Extracted records below:

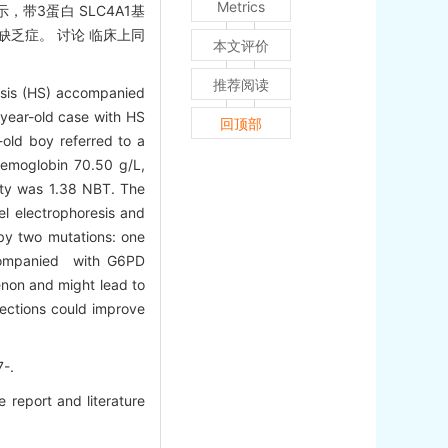
Metrics
示，带3蛋白 SLC4A1基
PD缺乏症。 讨论 临床上同
本文评价
推荐阅读
tosis (HS) accompanied
year-old case with HS
回顶部
old boy referred to a
 hemoglobin 70.50 g/L,
ity was 1.38 NBT. The
el electrophoresis and
 by two mutations: one
ccompanied with G6PD
non and might lead to
tections could improve
-.
report and literature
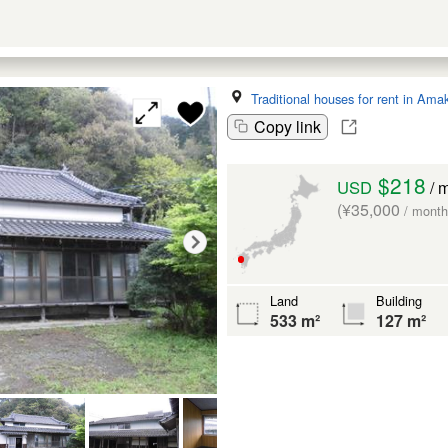
Traditional houses for rent in Ama
Copy link
$218
USD
/ 
(¥35,000
/ month
Land
Building
533 m²
127 m²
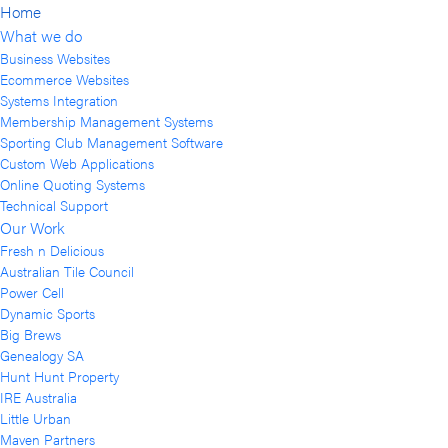
Home
What we do
Business Websites
Ecommerce Websites
Systems Integration
Membership Management Systems
Sporting Club Management Software
Custom Web Applications
Online Quoting Systems
Technical Support
Our Work
Fresh n Delicious
Australian Tile Council
Power Cell
Dynamic Sports
Big Brews
Genealogy SA
Hunt Hunt Property
IRE Australia
Little Urban
Maven Partners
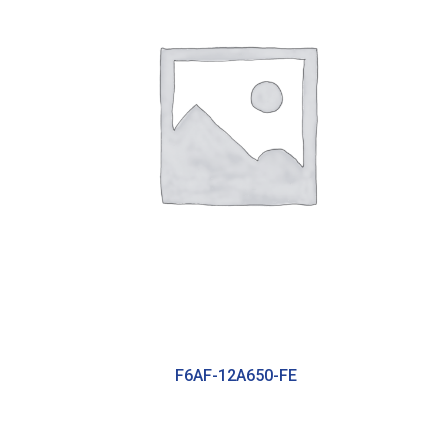
F6AF-12A650-FE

End of Extracted records.

All lines of the entries containing the string "Management" must be shown in full.

Membership Management Systems
Sporting Club Management Software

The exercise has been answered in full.